It was euphoria. Utterly predictable euphoria.
And then Sunday was the same story all over again. More games, more heroes.
Hendricks pitched all seven innings of the first game, a 5-2 win, then came in and picked up the victory with 2/3 innings of much needed relief to finish up the ninth.
Schuyler Mann blasted two home runs to cap a 9-for-15 weekend. Farkes knocked his second homer of the series to tie the single-season Harvard record with 10. Hale made two phenomenal catches in a two-inning stretch, saving a triple with the second, a diving stab at a sure gapper in front of the 370-foot sign in right-center.

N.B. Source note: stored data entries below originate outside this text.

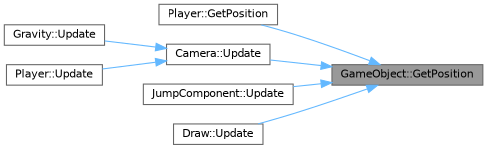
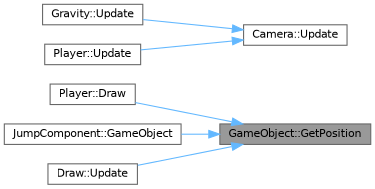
  digraph {
    rankdir=RL
    node [color=grey40 fillcolor=white fontname=Helvetica fontsize=10 shape=box style=filled]
    edge [color=steelblue1 dir=back fontname=Helvetica fontsize=10 labelfontname=Helvetica labelfontsize=10 style=solid]
    n1 [color=gray40 fillcolor=grey60 fontcolor=black height=0.2 label="GameObject::GetPosition" width=0.4]
-   n2 [height=0.2 label="Player::GetPosition" width=0.4]
+   n2 [height=0.2 label="Player::Draw" width=0.4]
    n3 [height=0.2 label="Camera::Update" width=0.4]
-   n4 [height=0.2 label="JumpComponent::Update" width=0.4]
+   n4 [height=0.2 label="JumpComponent::GameObject" width=0.4]
    n5 [height=0.2 label="Draw::Update" width=0.4]
    n6 [height=0.2 label="Gravity::Update" width=0.4]
    n7 [height=0.2 label="Player::Update" width=0.4]
    n1 -> n2
-   n1 -> n3
    n1 -> n4
    n1 -> n5
    n3 -> n6
    n3 -> n7
  }
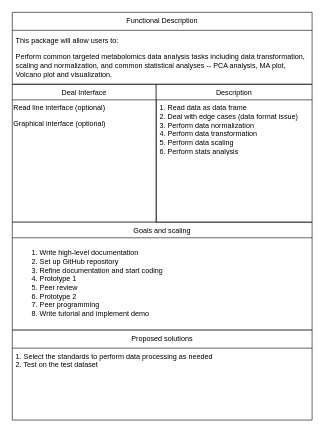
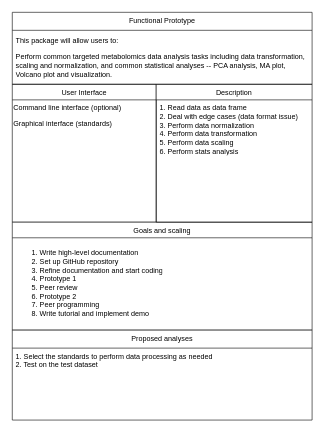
  <mxCell id="0" />
  <mxCell id="1" parent="0" />
- <mxCell id="2" value="Deal Interface" style="swimlane;fontStyle=0;align=center;verticalAlign=top;childLayout=stackLayout;horizontal=1;startSize=26;horizontalStack=0;resizeParent=1;resizeLast=0;collapsible=1;marginBottom=0;rounded=0;shadow=0;strokeWidth=1;" parent="1" vertex="1"><mxGeometry x="20" y="140" width="240" height="230" as="geometry"><mxRectangle x="130" y="380" width="160" height="26" as="alternateBounds" /></mxGeometry></mxCell>
- <mxCell id="3" value="Read line interface (optional)" style="text;align=left;verticalAlign=top;spacingLeft=0;spacingRight=4;overflow=hidden;rotatable=0;points=[[0,0.5],[1,0.5]];portConstraint=eastwest;" parent="2" vertex="1"><mxGeometry y="26" width="240" height="26" as="geometry" /></mxCell>
- <mxCell id="4" value="Graphical interface (optional)" style="text;strokeColor=none;fillColor=none;align=left;verticalAlign=top;rounded=0;" parent="2" vertex="1"><mxGeometry y="52" width="240" height="30" as="geometry" /></mxCell>
+ <mxCell id="2" value="User Interface" style="swimlane;fontStyle=0;align=center;verticalAlign=top;childLayout=stackLayout;horizontal=1;startSize=26;horizontalStack=0;resizeParent=1;resizeLast=0;collapsible=1;marginBottom=0;rounded=0;shadow=0;strokeWidth=1;" parent="1" vertex="1"><mxGeometry x="20" y="140" width="240" height="230" as="geometry"><mxRectangle x="130" y="380" width="160" height="26" as="alternateBounds" /></mxGeometry></mxCell>
+ <mxCell id="3" value="Command line interface (optional)" style="text;align=left;verticalAlign=top;spacingLeft=0;spacingRight=4;overflow=hidden;rotatable=0;points=[[0,0.5],[1,0.5]];portConstraint=eastwest;" parent="2" vertex="1"><mxGeometry y="26" width="240" height="26" as="geometry" /></mxCell>
+ <mxCell id="4" value="Graphical interface (standards)" style="text;strokeColor=none;fillColor=none;align=left;verticalAlign=top;rounded=0;" parent="2" vertex="1"><mxGeometry y="52" width="240" height="30" as="geometry" /></mxCell>
  <mxCell id="5" value="Goals and scaling" style="swimlane;fontStyle=0;align=center;verticalAlign=top;childLayout=stackLayout;horizontal=1;startSize=26;horizontalStack=0;resizeParent=1;resizeLast=0;collapsible=1;marginBottom=0;rounded=0;shadow=0;strokeWidth=1;" parent="1" vertex="1"><mxGeometry x="20" y="370" width="500" height="180" as="geometry"><mxRectangle x="340" y="380" width="170" height="26" as="alternateBounds" /></mxGeometry></mxCell>
  <mxCell id="6" value="&lt;ol&gt;&lt;li&gt;Write high-level documentation&lt;/li&gt;&lt;li&gt;Set up GitHub repository&lt;/li&gt;&lt;li&gt;Refine documentation and start coding&lt;/li&gt;&lt;li&gt;Prototype 1&lt;/li&gt;&lt;li&gt;Peer review&lt;/li&gt;&lt;li&gt;Prototype 2&lt;/li&gt;&lt;li&gt;Peer programming&lt;/li&gt;&lt;li&gt;Write tutorial and implement demo&lt;/li&gt;&lt;/ol&gt;" style="text;strokeColor=none;fillColor=none;align=left;verticalAlign=top;spacingLeft=4;spacingRight=4;overflow=hidden;points=[[0,0.5],[1,0.5]];portConstraint=eastwest;rotatable=0;whiteSpace=wrap;html=1;" parent="5" vertex="1"><mxGeometry y="26" width="500" height="154" as="geometry" /></mxCell>
  <mxCell id="7" value="Description" style="swimlane;fontStyle=0;align=center;verticalAlign=top;childLayout=stackLayout;horizontal=1;startSize=26;horizontalStack=0;resizeParent=1;resizeLast=0;collapsible=1;marginBottom=0;rounded=0;shadow=0;strokeWidth=1;" parent="1" vertex="1"><mxGeometry x="260" y="140" width="260" height="230" as="geometry"><mxRectangle x="550" y="140" width="160" height="26" as="alternateBounds" /></mxGeometry></mxCell>
  <mxCell id="8" value="1. Read data as data frame&lt;br&gt;2. Deal with edge cases (data format issue)&lt;br&gt;3. Perform data normalization&lt;br&gt;4. Perform data transformation&lt;br&gt;5. Perform data scaling&lt;br&gt;6. Perform stats analysis" style="text;align=left;verticalAlign=top;spacingLeft=4;spacingRight=4;overflow=hidden;rotatable=0;points=[[0,0.5],[1,0.5]];portConstraint=eastwest;html=1;whiteSpace=wrap;" parent="7" vertex="1"><mxGeometry y="26" width="260" height="204" as="geometry" /></mxCell>
- <mxCell id="9" value="Proposed solutions" style="swimlane;fontStyle=0;childLayout=stackLayout;horizontal=1;startSize=30;horizontalStack=0;resizeParent=1;resizeParentMax=0;resizeLast=0;collapsible=1;marginBottom=0;whiteSpace=wrap;html=1;verticalAlign=top;" parent="1" vertex="1"><mxGeometry x="20" y="550" width="500" height="150" as="geometry" /></mxCell>
+ <mxCell id="9" value="Proposed analyses" style="swimlane;fontStyle=0;childLayout=stackLayout;horizontal=1;startSize=30;horizontalStack=0;resizeParent=1;resizeParentMax=0;resizeLast=0;collapsible=1;marginBottom=0;whiteSpace=wrap;html=1;verticalAlign=top;" parent="1" vertex="1"><mxGeometry x="20" y="550" width="500" height="150" as="geometry" /></mxCell>
  <mxCell id="10" value="1. Select the standards to perform data processing as needed&lt;br&gt;2. Test on the test dataset" style="text;strokeColor=none;fillColor=none;align=left;verticalAlign=top;spacingLeft=4;spacingRight=4;overflow=hidden;points=[[0,0.5],[1,0.5]];portConstraint=eastwest;rotatable=0;html=1;whiteSpace=wrap;" parent="9" vertex="1"><mxGeometry y="30" width="500" height="120" as="geometry" /></mxCell>
- <mxCell id="11" value="Functional Description" style="swimlane;fontStyle=0;childLayout=stackLayout;horizontal=1;startSize=30;horizontalStack=0;resizeParent=1;resizeParentMax=0;resizeLast=0;collapsible=1;marginBottom=0;whiteSpace=wrap;html=1;movable=1;resizable=1;rotatable=1;deletable=1;editable=1;connectable=1;locked=0;" parent="1" vertex="1"><mxGeometry x="20" y="20" width="500" height="120" as="geometry" /></mxCell>
+ <mxCell id="11" value="Functional Prototype" style="swimlane;fontStyle=0;childLayout=stackLayout;horizontal=1;startSize=30;horizontalStack=0;resizeParent=1;resizeParentMax=0;resizeLast=0;collapsible=1;marginBottom=0;whiteSpace=wrap;html=1;movable=1;resizable=1;rotatable=1;deletable=1;editable=1;connectable=1;locked=0;" parent="1" vertex="1"><mxGeometry x="20" y="20" width="500" height="120" as="geometry" /></mxCell>
  <mxCell id="12" value="This package will allow users to:&lt;br&gt;&lt;br&gt;Perform common targeted metabolomics data analysis tasks including data transformation, scaling and normalization, and common statistical analyses -- PCA analysis, MA plot, Volcano plot and visualization." style="text;strokeColor=none;fillColor=none;align=left;verticalAlign=middle;spacingLeft=4;spacingRight=4;overflow=hidden;points=[[0,0.5],[1,0.5]];portConstraint=eastwest;rotatable=1;whiteSpace=wrap;html=1;movable=1;resizable=1;deletable=1;editable=1;connectable=1;" parent="11" vertex="1"><mxGeometry y="30" width="500" height="90" as="geometry" /></mxCell>
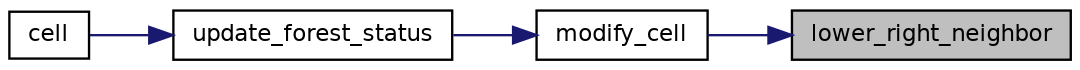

There was so much drama. But for a team with a flair for the dramatic and a character that defines clutch, it was, as Walsh said, “Just another Harvard game.”
It didn’t take long after the Game 4’s thrilling ending for the talk to turn to Dartmouth. The Big Green was the preseason pick to win the division and has won seven-straight league games—including a four-game sweep of Yale over the weekend.
They have momentum and the best lineup in the Ivy League. They have Crimson-killer Scott Shirrell. And they have more motivation than you can imagine after losing the division title to Harvard each of the last two seasons.
But the Crimson? The more unbelievable the win, the more inevitable.